Otage des frondeurs nostalgiques des années 1980 et des archaïques de tous bords, la réforme du travail est symptomatique d’un gouvernement s’enfonçant chaque jour un peu plus dans l’impuissance publique.
Sur une question aussi cruciale que le chômage, j’avais choisi de soutenir une majorité de progrès, faisant fi des considérations politiciennes. Sans être l’alpha et l’oméga, le texte de Myriam El Khomri allait dans le bon sens, avec des avancées notamment sur les indemnités de rupture définies par les prud’hommes, les difficultés de licenciement, la souplesse dans l’organisation du temps de travail ou l’introduction des référendums en entreprises.
Mais voilà que l’exécutif fait machine arrière en décalant l’examen du projet de loi d’un mois et demi pour fuir le débat parlementaire. C’est à se demander si François Hollande – celui-là même qui promettait d’inverser la courbe du chômage – a pleinement conscience que notre pays s’enlise dans une situation dramatique, alors que toute l’Europe a déjà renoué avec la croissance en menant des réformes ambitieuses.
En Allemagne, la négociation en entreprise est monnaie courante. Au Royaume-Uni, les indemnités sont limitées à une semaine de salaire par année d’ancienneté. En Italie, le CDI à protection croissante pensé par Matteo Renzi facilite le licenciement pendant les premières années. En Espagne, les employeurs peuvent revoir les conditions de salaire et de travail en cas de difficultés économiques.
Pour que la prochaine réforme du droit du travail ne soit pas une occasion manquée de plus dans la lutte contre le chômage, nous devons passer la vitesse supérieure, en particulier sur 4 thèmes, qui sont autant de tabous pour cette majorité : le temps de travail, le contrat de travail, la couverture syndicale et le salaire minimum.
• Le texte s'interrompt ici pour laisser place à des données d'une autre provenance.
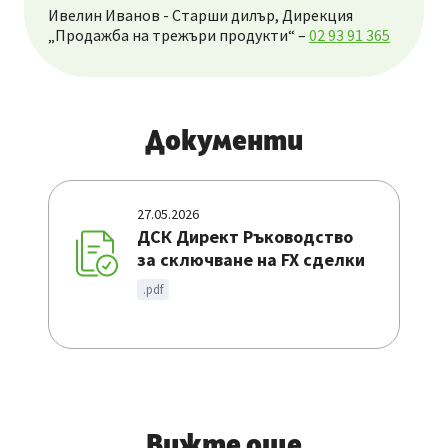
Ивелин Иванов - Старши дилър, Дирекция
„Продажба на трежъри продукти“ –
02 93 91 365
Документи
27.05.2026
ДСК Директ Ръководство
за сключване на FX сделки
.pdf
Вижте още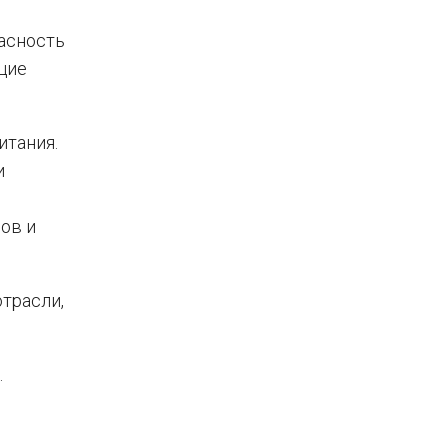
асность
щие
итания.
и
ов и
трасли,
.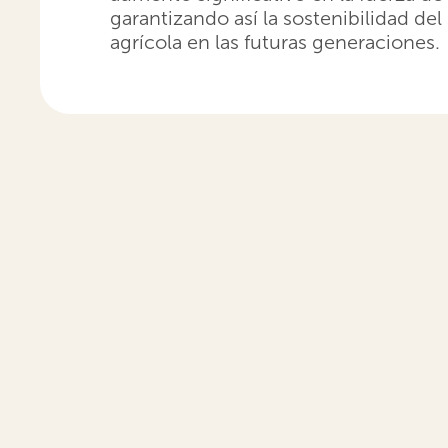
garantizando así la sostenibilidad del
agrícola en las futuras generaciones.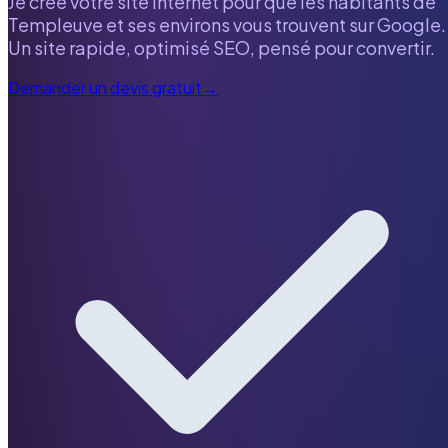
Je crée votre site internet pour que les habitants de
Templeuve
et ses environs vous trouvent sur Google.
Un site rapide, optimisé SEO, pensé pour convertir.
Demander un devis gratuit
→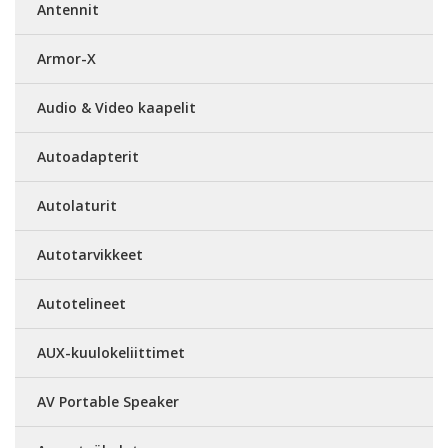
Antennit
Armor-X
Audio & Video kaapelit
Autoadapterit
Autolaturit
Autotarvikkeet
Autotelineet
AUX-kuulokeliittimet
AV Portable Speaker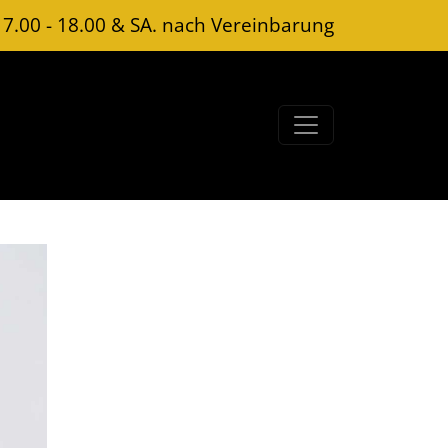
 7.00 - 18.00 & SA. nach Vereinbarung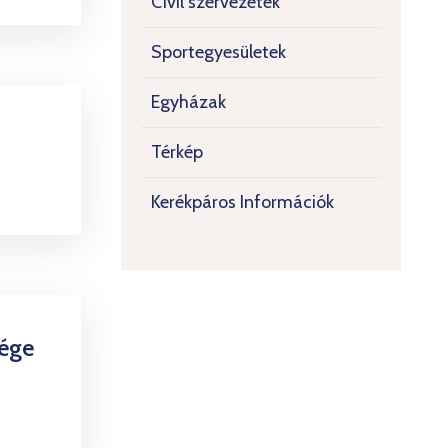
Civil szervezetek
Sportegyesületek
Egyházak
Térkép
Kerékpáros Információk
sége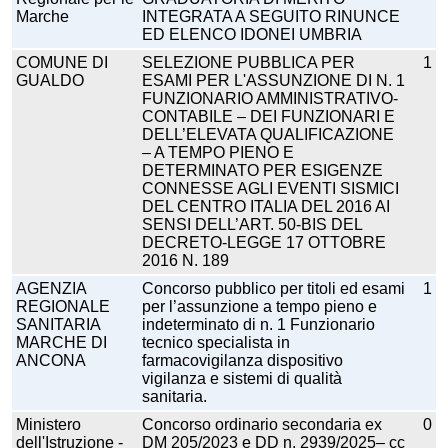
Marche
INTEGRATA A SEGUITO RINUNCE
ED ELENCO IDONEI UMBRIA
COMUNE DI
SELEZIONE PUBBLICA PER
1
GUALDO
ESAMI PER L'ASSUNZIONE DI N. 1
FUNZIONARIO AMMINISTRATIVO-
CONTABILE – DEI FUNZIONARI E
DELL’ELEVATA QUALIFICAZIONE
– A TEMPO PIENO E
DETERMINATO PER ESIGENZE
CONNESSE AGLI EVENTI SISMICI
DEL CENTRO ITALIA DEL 2016 AI
SENSI DELL’ART. 50-BIS DEL
DECRETO-LEGGE 17 OTTOBRE
2016 N. 189
AGENZIA
Concorso pubblico per titoli ed esami
1
REGIONALE
per l’assunzione a tempo pieno e
SANITARIA
indeterminato di n. 1 Funzionario
MARCHE DI
tecnico specialista in
ANCONA
farmacovigilanza dispositivo
vigilanza e sistemi di qualità
sanitaria.
Ministero
Concorso ordinario secondaria ex
0
dell'Istruzione -
DM 205/2023 e DD n. 2939/2025– cc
Je propose par conséquent l’assouplissement des conditions de rupture du contrat de travail afin de favoriser l’emploi dans les TPE et PME, la suppression pure et simple des 35 heures à travers la mise en place d’accords d’entreprises, l’engagement d’une réflexion pour améliorer la démocratie sociale et la fixation d’un salaire minimum branche par branche.
Avant la reculade, je saluais une volonté louable de préciser les motifs du licenciement économique et de plafonner les indemnités aux prud’hommes suivant un barème fondé sur l’ancienneté. Cela devait permettre de limiter le coût des licenciements et de dynamiser l’embauche. Ne nous arrêtons pas là : avançons vers la mise en place d’un contrat de travail unique, qui aurait l’intérêt de mettre fin à la précarité du CDD pour les salariés et à la rigidité du CDI pour les entreprises.
Par ailleurs, il était proposé d’assouplir la fixation de la durée du travail et de consacrer le principe selon lequel toute heure de travail effectuée au-delà de 35 heures ouvre droit à majoration, dont le montant serait fixé par un accord. Il faut aller plus loin ! Puisque les Français acceptent d’ores-et-déjà de travailler plus de 35 heures par semaine – comme le reconnaît le premier ministre – pourquoi s’obstiner à leur imposer une durée légale inférieure ? Fixons dans la loi une durée maximale du temps de travail et laissons la question de son organisation – et notamment du déclenchement des heures supplémentaires – à la négociation collective, seule à même de définir le juste équilibre entre performance économique et épanouissement personnel.
En outre, un accord d’entreprises devrait être approuvé par des syndicats ayant recueilli au moins 50% – et non plus 30% – des suffrages exprimés lors des élections professionnelles. Ça ne sera hélas pas suffisant. Notre pays compte en effet 1,8 million de travailleurs syndiqués, soit 8% seulement de la population active – là où le taux de syndicalisation moyen dans l’Union européenne avoisine les 25%. Dès lors, les salariés se voient imposer des négociations auxquelles ils n’ont pas participé… Rappelons pourtant qu’il existe une corrélation positive entre le taux d’emploi, le taux de syndicalisation et des relations professionnelles coopératives. Nous devons donc accroître les incitations à la syndicalisation afin de faire naître des adhésions qui légitimeraient la démocratie sociale.
Enfin, la question de la rémunération, et notamment celle du salaire minimum, n’est pas abordée dans l’avant projet de loi. Alors qu’il existe encore des inégalités salariales élevées entre secteurs d’activités, osons instituer un salaire minimum branche par branche.
Dix articles audacieux suffiraient à poser les contours d’une loi réussie, concise et claire. Il ne reste plus qu’à espérer que le gouvernement ne cède pas face aux pressions de sa majorité, alors que les arbitrages ministériels n’ont pas encore été rendus. La France n’a pas besoin d’un nouveau coup de communication mais d’une réforme courageuse du droit du travail.